Présentée en 2019 au Salon de Genève, la Bugatti La Voiture Noire incarne un exercice extrême de style et de personnalisation. Basée sur la Chiron, mais entièrement redessinée, elle s’offrait comme un manifeste d’élégance sombre et de puissance contenue, inspirée par la mythique Type 57 SC Atlantic disparue. Son prix fit couler beaucoup d’encre : 11 millions d’euros hors taxes, soit environ 16,5 millions avec TVA et options, ce qui en fit à l’époque la voiture neuve la plus chère du monde.

Une somme vertigineuse, à la hauteur du cahier des charges : un exemplaire unique, façonné pour un seul client. La Voiture Noire devait être la preuve qu’à Molsheim, l’artisanat automobile pouvait atteindre des sommets de personnalisation. Pourtant, quelques années seulement après sa livraison, l’auto fait déjà son apparition… sur le marché de l’occasion.
Un destin contrarié ?
Voir un propriétaire privilégié à ce point se défaire d’un one-off de cet acabit rappelle une évidence : même le modèle le plus exclusif au monde n’est pas condamné à rester figé dans un garage privé. Quelles qu’aient été les motivations initiales — passion authentique, investissement spéculatif ou quête d’image — la réalité du marché reprend ses droits. La rareté absolue devient alors un argument commercial comme un autre, destiné à séduire un nouveau collectionneur prêt à aligner une somme forcément supérieure à celle d’origine.

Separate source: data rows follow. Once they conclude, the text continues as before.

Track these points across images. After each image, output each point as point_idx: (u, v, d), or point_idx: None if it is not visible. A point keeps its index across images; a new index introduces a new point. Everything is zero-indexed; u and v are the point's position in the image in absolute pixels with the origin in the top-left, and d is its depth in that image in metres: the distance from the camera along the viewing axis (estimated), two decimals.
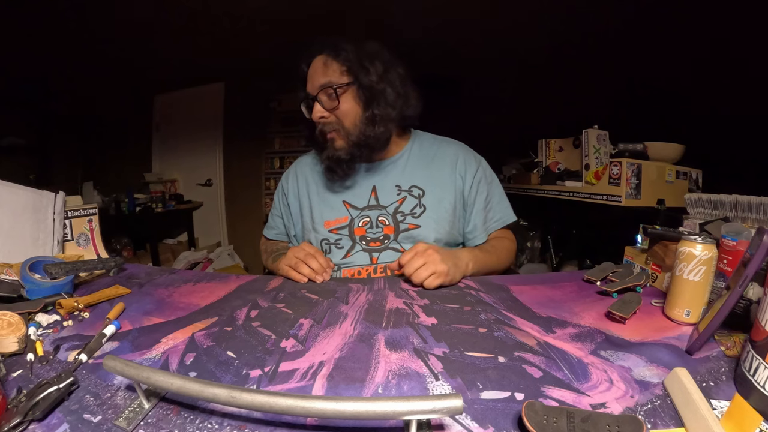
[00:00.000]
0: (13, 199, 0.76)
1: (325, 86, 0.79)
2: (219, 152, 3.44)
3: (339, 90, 0.79)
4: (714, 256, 0.50)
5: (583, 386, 0.38)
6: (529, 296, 0.63)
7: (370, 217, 0.86)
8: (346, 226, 0.86)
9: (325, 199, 0.90)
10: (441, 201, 0.86)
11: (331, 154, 0.82)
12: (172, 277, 0.77)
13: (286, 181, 0.99)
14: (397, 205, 0.86)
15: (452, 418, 0.34)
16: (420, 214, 0.85)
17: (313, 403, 0.29)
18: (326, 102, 0.80)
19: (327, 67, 0.80)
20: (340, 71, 0.80)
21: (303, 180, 0.95)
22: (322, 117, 0.81)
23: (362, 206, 0.87)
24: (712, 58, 1.74)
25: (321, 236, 0.87)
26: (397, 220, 0.85)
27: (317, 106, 0.80)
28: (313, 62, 0.82)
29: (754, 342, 0.36)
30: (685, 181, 1.54)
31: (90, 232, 0.91)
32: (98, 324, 0.54)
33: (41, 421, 0.34)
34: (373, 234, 0.85)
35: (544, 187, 1.91)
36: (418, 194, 0.86)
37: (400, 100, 0.82)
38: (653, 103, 2.00)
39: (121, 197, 3.01)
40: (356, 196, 0.88)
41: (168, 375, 0.33)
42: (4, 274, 0.63)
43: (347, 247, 0.86)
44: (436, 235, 0.84)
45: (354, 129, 0.81)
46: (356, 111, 0.81)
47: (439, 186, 0.87)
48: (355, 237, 0.86)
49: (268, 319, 0.55)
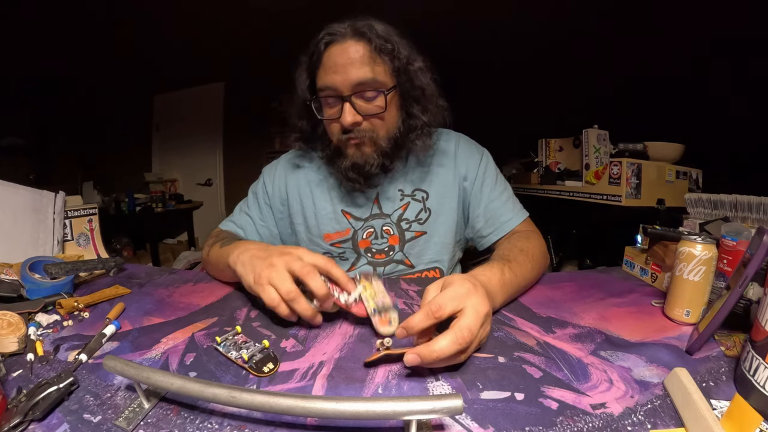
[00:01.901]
0: (13, 199, 0.76)
1: (367, 86, 0.64)
2: (219, 152, 3.44)
3: (388, 94, 0.66)
4: (714, 256, 0.50)
5: (583, 386, 0.38)
6: (529, 296, 0.63)
7: (374, 227, 0.77)
8: (349, 239, 0.78)
9: (321, 208, 0.79)
10: (445, 201, 0.78)
11: (358, 162, 0.69)
12: (172, 277, 0.77)
13: (271, 180, 0.84)
14: (401, 212, 0.77)
15: (452, 418, 0.34)
16: (426, 220, 0.77)
17: (313, 403, 0.29)
18: (362, 105, 0.65)
19: (372, 61, 0.64)
20: (385, 70, 0.65)
21: (294, 183, 0.82)
22: (356, 123, 0.66)
23: (365, 217, 0.78)
24: (713, 57, 1.74)
25: (322, 250, 0.79)
26: (401, 228, 0.77)
27: (348, 108, 0.65)
28: (343, 46, 0.64)
29: (754, 342, 0.36)
30: (685, 181, 1.54)
31: (90, 232, 0.91)
32: (98, 324, 0.54)
33: (41, 421, 0.34)
34: (378, 245, 0.78)
35: (544, 187, 1.91)
36: (421, 197, 0.77)
37: (440, 105, 0.73)
38: (653, 103, 2.00)
39: (121, 197, 3.02)
40: (358, 205, 0.78)
41: (168, 375, 0.33)
42: (4, 274, 0.63)
43: (352, 260, 0.79)
44: (443, 240, 0.78)
45: (387, 136, 0.70)
46: (396, 118, 0.70)
47: (442, 185, 0.78)
48: (359, 250, 0.78)
49: (268, 319, 0.55)
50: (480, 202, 0.78)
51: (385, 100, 0.66)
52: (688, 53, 1.85)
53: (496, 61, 2.57)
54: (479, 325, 0.40)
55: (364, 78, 0.64)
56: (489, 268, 0.54)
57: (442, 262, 0.80)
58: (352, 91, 0.65)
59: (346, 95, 0.65)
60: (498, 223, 0.77)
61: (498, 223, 0.77)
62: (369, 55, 0.64)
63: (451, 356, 0.38)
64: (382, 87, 0.65)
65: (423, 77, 0.70)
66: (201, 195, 3.53)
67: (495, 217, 0.77)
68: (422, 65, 0.70)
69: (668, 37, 1.92)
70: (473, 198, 0.79)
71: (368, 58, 0.64)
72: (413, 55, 0.69)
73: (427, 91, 0.70)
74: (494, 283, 0.52)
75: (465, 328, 0.38)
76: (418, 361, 0.38)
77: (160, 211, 3.08)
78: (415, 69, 0.68)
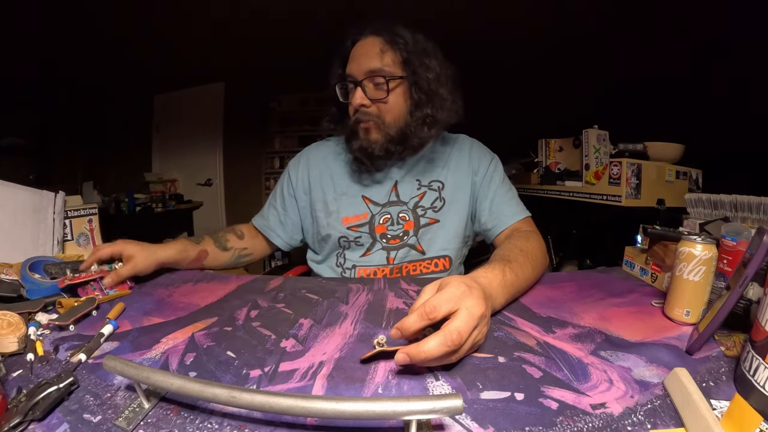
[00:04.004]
0: (13, 199, 0.76)
1: (376, 73, 0.74)
2: (219, 152, 3.44)
3: (391, 82, 0.74)
4: (714, 256, 0.50)
5: (583, 386, 0.38)
6: (529, 296, 0.63)
7: (391, 213, 0.83)
8: (366, 223, 0.83)
9: (342, 193, 0.85)
10: (459, 193, 0.84)
11: (364, 146, 0.78)
12: (172, 277, 0.77)
13: (296, 172, 0.91)
14: (417, 200, 0.83)
15: (452, 418, 0.34)
16: (440, 208, 0.83)
17: (313, 403, 0.29)
18: (371, 90, 0.75)
19: (382, 52, 0.74)
20: (394, 61, 0.74)
21: (316, 172, 0.89)
22: (363, 105, 0.75)
23: (383, 202, 0.83)
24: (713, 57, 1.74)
25: (339, 233, 0.83)
26: (417, 214, 0.82)
27: (359, 92, 0.75)
28: (363, 42, 0.76)
29: (754, 342, 0.36)
30: (685, 181, 1.54)
31: (90, 232, 0.92)
32: (98, 324, 0.54)
33: (41, 421, 0.34)
34: (394, 231, 0.82)
35: (544, 187, 1.91)
36: (438, 187, 0.84)
37: (451, 104, 0.78)
38: (653, 103, 2.00)
39: (121, 197, 3.01)
40: (376, 191, 0.84)
41: (168, 375, 0.33)
42: (4, 274, 0.63)
43: (367, 245, 0.84)
44: (454, 230, 0.83)
45: (395, 124, 0.77)
46: (402, 107, 0.77)
47: (456, 177, 0.85)
48: (375, 235, 0.83)
49: (268, 319, 0.55)
50: (487, 197, 0.85)
51: (388, 86, 0.74)
52: (688, 53, 1.85)
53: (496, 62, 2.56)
54: (471, 327, 0.40)
55: (374, 66, 0.74)
56: (490, 269, 0.55)
57: (451, 250, 0.84)
58: (364, 77, 0.75)
59: (359, 81, 0.75)
60: (502, 217, 0.83)
61: (502, 217, 0.83)
62: (381, 48, 0.74)
63: (440, 357, 0.39)
64: (389, 75, 0.74)
65: (431, 73, 0.75)
66: (201, 195, 3.53)
67: (499, 211, 0.83)
68: (436, 63, 0.76)
69: (668, 37, 1.92)
70: (481, 193, 0.85)
71: (380, 50, 0.74)
72: (428, 53, 0.76)
73: (435, 86, 0.75)
74: (495, 285, 0.53)
75: (455, 331, 0.38)
76: (407, 360, 0.39)
77: (160, 211, 3.08)
78: (426, 64, 0.75)
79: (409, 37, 0.75)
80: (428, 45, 0.78)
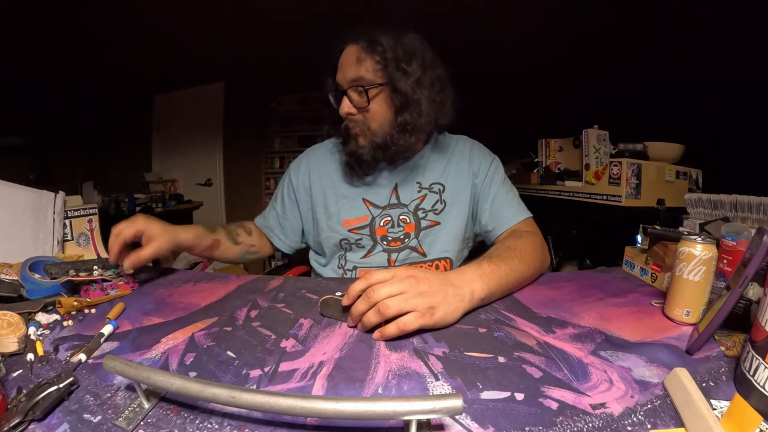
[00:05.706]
0: (13, 199, 0.76)
1: (356, 82, 0.74)
2: (219, 152, 3.44)
3: (370, 90, 0.73)
4: (714, 256, 0.50)
5: (583, 386, 0.38)
6: (529, 296, 0.63)
7: (392, 216, 0.83)
8: (366, 226, 0.83)
9: (343, 195, 0.85)
10: (459, 195, 0.84)
11: (353, 151, 0.78)
12: (172, 277, 0.77)
13: (296, 175, 0.91)
14: (418, 203, 0.83)
15: (452, 418, 0.34)
16: (441, 210, 0.83)
17: (313, 403, 0.29)
18: (356, 99, 0.75)
19: (360, 61, 0.73)
20: (374, 69, 0.73)
21: (317, 174, 0.89)
22: (350, 113, 0.76)
23: (383, 205, 0.83)
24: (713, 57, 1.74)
25: (340, 236, 0.84)
26: (418, 217, 0.82)
27: (346, 101, 0.75)
28: (346, 51, 0.76)
29: (754, 342, 0.36)
30: (685, 181, 1.54)
31: (90, 232, 0.91)
32: (98, 324, 0.54)
33: (41, 421, 0.34)
34: (395, 233, 0.82)
35: (544, 187, 1.91)
36: (438, 189, 0.84)
37: (434, 108, 0.76)
38: (653, 103, 2.00)
39: (121, 197, 3.01)
40: (377, 194, 0.84)
41: (168, 375, 0.33)
42: (4, 274, 0.63)
43: (368, 247, 0.84)
44: (455, 231, 0.83)
45: (380, 131, 0.76)
46: (386, 114, 0.76)
47: (457, 180, 0.84)
48: (376, 237, 0.83)
49: (268, 319, 0.55)
50: (487, 198, 0.84)
51: (367, 95, 0.74)
52: (688, 53, 1.85)
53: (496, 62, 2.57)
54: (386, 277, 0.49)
55: (353, 75, 0.74)
56: (465, 265, 0.60)
57: (452, 252, 0.85)
58: (348, 86, 0.75)
59: (344, 90, 0.76)
60: (502, 218, 0.82)
61: (502, 218, 0.82)
62: (359, 56, 0.74)
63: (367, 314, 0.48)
64: (368, 84, 0.73)
65: (411, 78, 0.73)
66: (201, 195, 3.52)
67: (499, 212, 0.83)
68: (418, 66, 0.74)
69: (668, 37, 1.92)
70: (482, 194, 0.85)
71: (357, 59, 0.74)
72: (410, 57, 0.74)
73: (413, 91, 0.73)
74: (468, 273, 0.56)
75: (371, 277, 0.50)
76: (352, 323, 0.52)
77: (160, 211, 3.07)
78: (404, 69, 0.73)
79: (388, 43, 0.73)
80: (415, 46, 0.76)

Dans ce cas, la symbolique est forte : l’auto censée ne jamais changer de mains illustre à son tour la logique des hypercars modernes, où la rotation des propriétaires s’accélère et où la valeur de revente fait partie intégrante de l’équation.

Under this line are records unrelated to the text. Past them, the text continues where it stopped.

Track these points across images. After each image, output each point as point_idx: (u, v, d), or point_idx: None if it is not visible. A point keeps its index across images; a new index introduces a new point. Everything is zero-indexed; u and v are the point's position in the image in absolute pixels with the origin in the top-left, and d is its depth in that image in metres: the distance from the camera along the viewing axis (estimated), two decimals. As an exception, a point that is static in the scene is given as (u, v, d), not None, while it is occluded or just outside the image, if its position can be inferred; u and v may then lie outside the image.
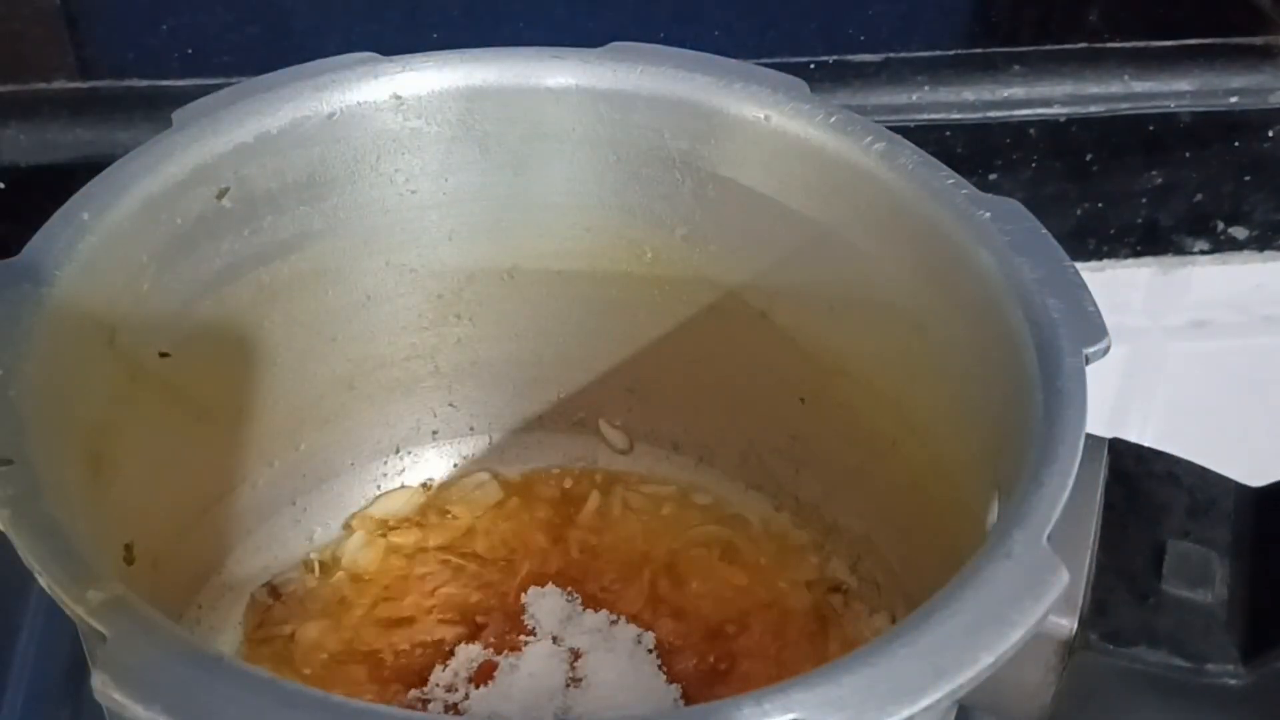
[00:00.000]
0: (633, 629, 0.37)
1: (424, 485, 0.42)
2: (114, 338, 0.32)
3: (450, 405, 0.41)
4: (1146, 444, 0.32)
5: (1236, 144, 0.47)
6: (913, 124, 0.44)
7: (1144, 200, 0.47)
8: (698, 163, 0.36)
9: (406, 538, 0.40)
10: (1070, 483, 0.27)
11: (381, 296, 0.38)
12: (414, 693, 0.36)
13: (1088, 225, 0.48)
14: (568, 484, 0.42)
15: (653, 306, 0.39)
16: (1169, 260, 0.50)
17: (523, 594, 0.38)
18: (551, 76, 0.36)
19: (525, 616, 0.38)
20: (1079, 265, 0.31)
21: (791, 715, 0.23)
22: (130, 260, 0.32)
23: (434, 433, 0.42)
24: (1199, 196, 0.47)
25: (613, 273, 0.39)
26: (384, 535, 0.40)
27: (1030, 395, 0.29)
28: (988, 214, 0.32)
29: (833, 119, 0.35)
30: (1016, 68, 0.45)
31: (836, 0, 0.48)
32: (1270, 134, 0.47)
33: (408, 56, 0.36)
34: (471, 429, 0.42)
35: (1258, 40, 0.47)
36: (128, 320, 0.32)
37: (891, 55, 0.45)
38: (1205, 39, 0.46)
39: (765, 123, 0.35)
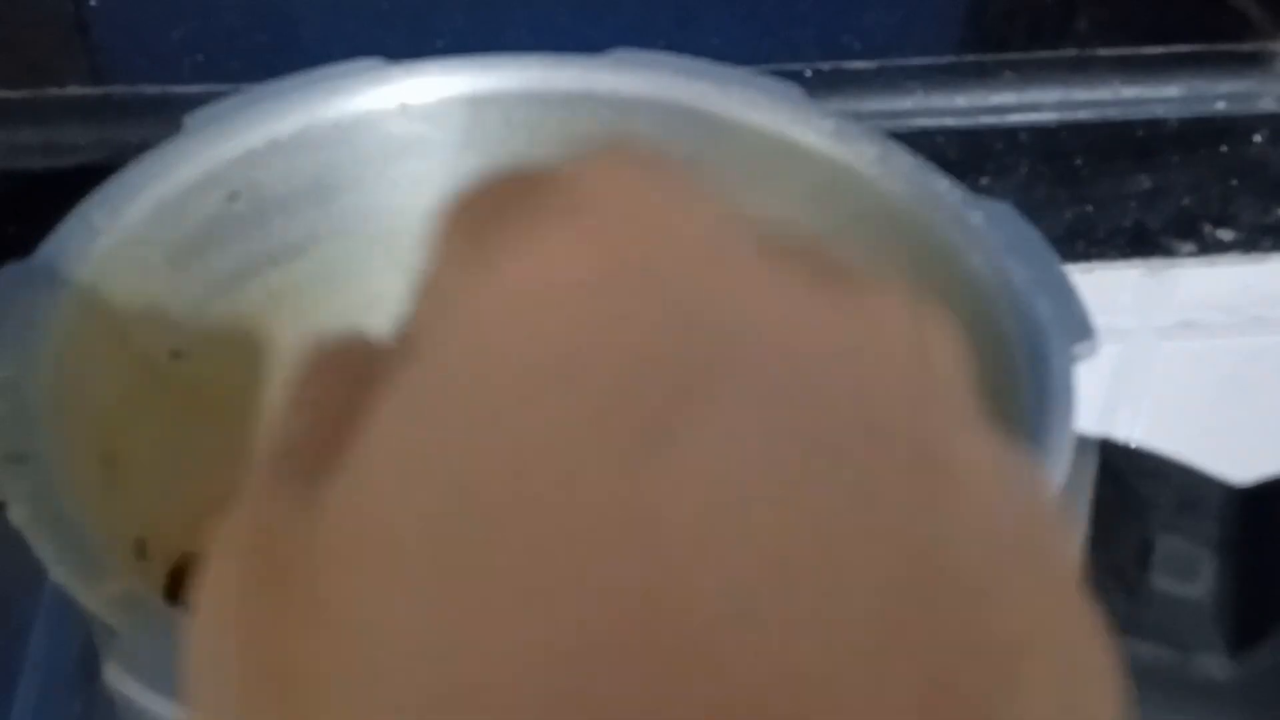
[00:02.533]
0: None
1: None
2: (126, 338, 0.32)
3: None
4: (1135, 442, 0.32)
5: (1224, 149, 0.47)
6: (907, 129, 0.45)
7: (1133, 204, 0.48)
8: (697, 167, 0.37)
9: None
10: (1060, 480, 0.27)
11: (389, 298, 0.38)
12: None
13: (1077, 228, 0.48)
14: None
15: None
16: (1157, 262, 0.50)
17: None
18: (555, 83, 0.36)
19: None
20: (1069, 267, 0.32)
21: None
22: (142, 262, 0.33)
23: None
24: (1187, 200, 0.48)
25: (613, 275, 0.39)
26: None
27: (1020, 395, 0.29)
28: (980, 217, 0.33)
29: (828, 124, 0.35)
30: (1008, 74, 0.46)
31: (833, 8, 0.49)
32: (1257, 138, 0.47)
33: (414, 63, 0.36)
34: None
35: (1245, 47, 0.47)
36: (140, 321, 0.32)
37: (886, 62, 0.45)
38: (1193, 45, 0.47)
39: (762, 128, 0.36)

Entre art roulant et actif financier
Pensée comme une œuvre d’art roulante, sculptée en carbone verni et animée par le W16 de 1500 ch, la Bugatti La Voiture Noire symbolisait l’exception absolue. Sa revente rappelle pourtant qu’aucun modèle, même unique, n’échappe à la logique du marché. Elle reste l’incarnation d’un design intemporel et d’un savoir-faire hors pair, mais reflète aussi notre époque : celle où l’hypercar se vit autant comme passion mécanique que comme placement de prestige, destinée tôt ou tard à changer de mains.